THUDM / LVBench

LVBench: An Extreme Long Video Understanding Benchmark
https://lvbench.github.io
56 stars 1 forks source link

Evaluation details about Qwen2-VL-72B #7

Open lan-lw opened 1 week ago

lan-lw commented 1 week ago

Thank you for your interesting work!

For Qwen2-VL-72B model, are you using the whole video or just sample 48 frames per video? If you used the whole video, what's the fps?

huangshiyu13 commented 1 week ago

We use 48 frames for each video.

lan-lw commented 1 week ago

Thank you for your response.

Are you uniformly sampling 48 frames? I am wondering for tasks like temporal grounding, are 48 frames enough for precise localization.

huangshiyu13 commented 6 days ago

Thank you for your response.

Are you uniformly sampling 48 frames? I am wondering for tasks like temporal grounding, are 48 frames enough for precise localization.

Yes, we uniformly sample 48 frames. We used 48 frames because we found that the maximum number of frames we can input is only 48 frames, and exceeding 48 frames can easily cause memory explosion.

IssacCyj commented 6 days ago

Thank you for your response. Are you uniformly sampling 48 frames? I am wondering for tasks like temporal grounding, are 48 frames enough for precise localization.

Yes, we uniformly sample 48 frames. We used 48 frames because we found that the maximum number of frames we can input is only 48 frames, and exceeding 48 frames can easily cause memory explosion.

Just double check, are you sampling 48 frames from the hour-long video or I misunderstood the answer. This mean you only use 1 frame at every 1-2 minutes video clip which sounds confusing to me, given that the temporal grounding task has second-level annotations.

huangshiyu13 commented 6 days ago

Thank you for your response.
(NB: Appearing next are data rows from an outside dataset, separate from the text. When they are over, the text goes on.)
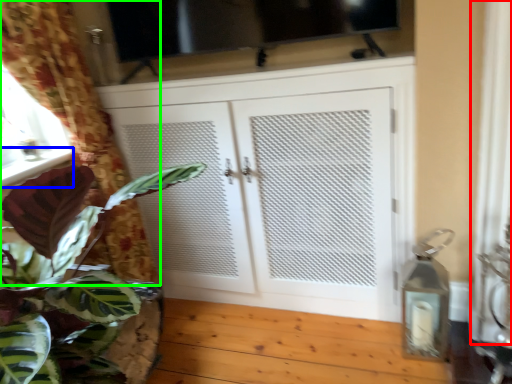
Question: Which object is the closest to the curtain (highlighted by a red box)? Choose among these: window sill (highlighted by a blue box) or curtain (highlighted by a green box).

Choices:
 (A) window sill
 (B) curtain

Answer: (B)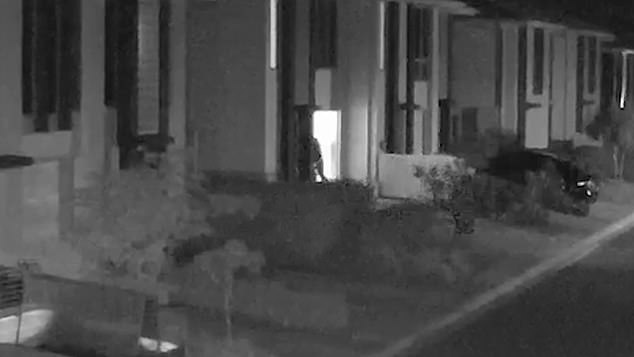
Identify the location of doorway. The image size is (634, 357). tap(324, 135).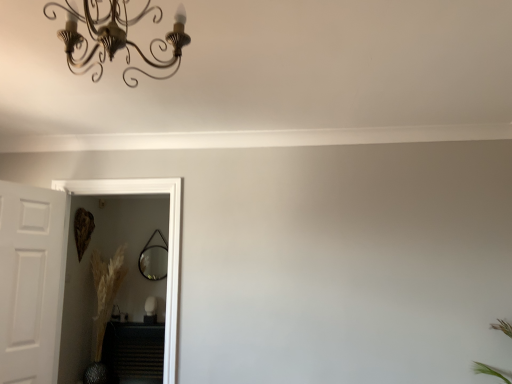
Question: From a real-world perspective, is white matte door at left positioned under clear glass door at left based on gravity?

Choices:
 (A) no
 (B) yes

Answer: (B)

Question: Is white matte door at left facing away from clear glass door at left?

Choices:
 (A) yes
 (B) no

Answer: (B)

Question: Are white matte door at left and clear glass door at left making contact?

Choices:
 (A) no
 (B) yes

Answer: (A)

Question: Is the depth of white matte door at left greater than that of clear glass door at left?

Choices:
 (A) yes
 (B) no

Answer: (B)

Question: Is white matte door at left aimed at clear glass door at left?

Choices:
 (A) yes
 (B) no

Answer: (B)

Question: Is white matte door at left completely or partially outside of clear glass door at left?

Choices:
 (A) no
 (B) yes

Answer: (B)

Question: From the image's perspective, is clear glass door at left under matte black mirror at center?

Choices:
 (A) no
 (B) yes

Answer: (A)

Question: Considering the relative sizes of clear glass door at left and matte black mirror at center in the image provided, is clear glass door at left smaller than matte black mirror at center?

Choices:
 (A) yes
 (B) no

Answer: (B)

Question: Is clear glass door at left oriented towards matte black mirror at center?

Choices:
 (A) yes
 (B) no

Answer: (B)

Question: Can you confirm if clear glass door at left is shorter than matte black mirror at center?

Choices:
 (A) no
 (B) yes

Answer: (A)

Question: Is clear glass door at left located outside matte black mirror at center?

Choices:
 (A) yes
 (B) no

Answer: (A)

Question: Does clear glass door at left appear on the left side of matte black mirror at center?

Choices:
 (A) yes
 (B) no

Answer: (B)

Question: Does white matte door at left have a lesser height compared to black matte radiator at lower left?

Choices:
 (A) no
 (B) yes

Answer: (A)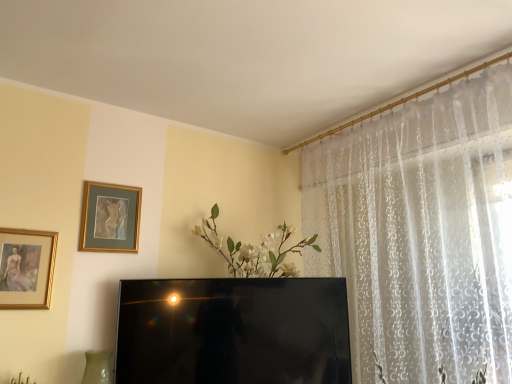
Question: Considering the relative sizes of gold-framed painting at upper left, which is counted as the first picture frame, starting from the right, and gold-framed painting at left, acting as the first picture frame starting from the left, in the image provided, is gold-framed painting at upper left, which is counted as the first picture frame, starting from the right, thinner than gold-framed painting at left, acting as the first picture frame starting from the left,?

Choices:
 (A) yes
 (B) no

Answer: (B)

Question: Is the position of gold-framed painting at upper left, the 2th picture frame from the front, more distant than that of gold-framed painting at left, which is the first picture frame in front-to-back order?

Choices:
 (A) yes
 (B) no

Answer: (A)

Question: From the image's perspective, does gold-framed painting at upper left, the 2th picture frame from the front, appear lower than gold-framed painting at left, marked as the 2th picture frame in a back-to-front arrangement?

Are you uniformly sampling 48 frames? I am wondering for tasks like temporal grounding, are 48 frames enough for precise localization.

Yes, we uniformly sample 48 frames. We used 48 frames because we found that the maximum number of frames we can input is only 48 frames, and exceeding 48 frames can easily cause memory explosion.

Just double check, are you sampling 48 frames from the hour-long video or I misunderstood the answer. This mean you only use 1 frame at every 1-2 minutes video clip which sounds confusing to me, given that the temporal grounding task has second-level annotations.

Yes, the Qwen2-VL-72B model samples an average of 48 frames per video. The main reason for this is that we cannot feed more frames into the deployed model. You can submit the evaluation results to us if you can evaluate Qwen2-VL-72B using more frames. After reviewing, we can update the leaderboard with the new results.

IssacCyj commented 6 days ago

thanks for the quick response!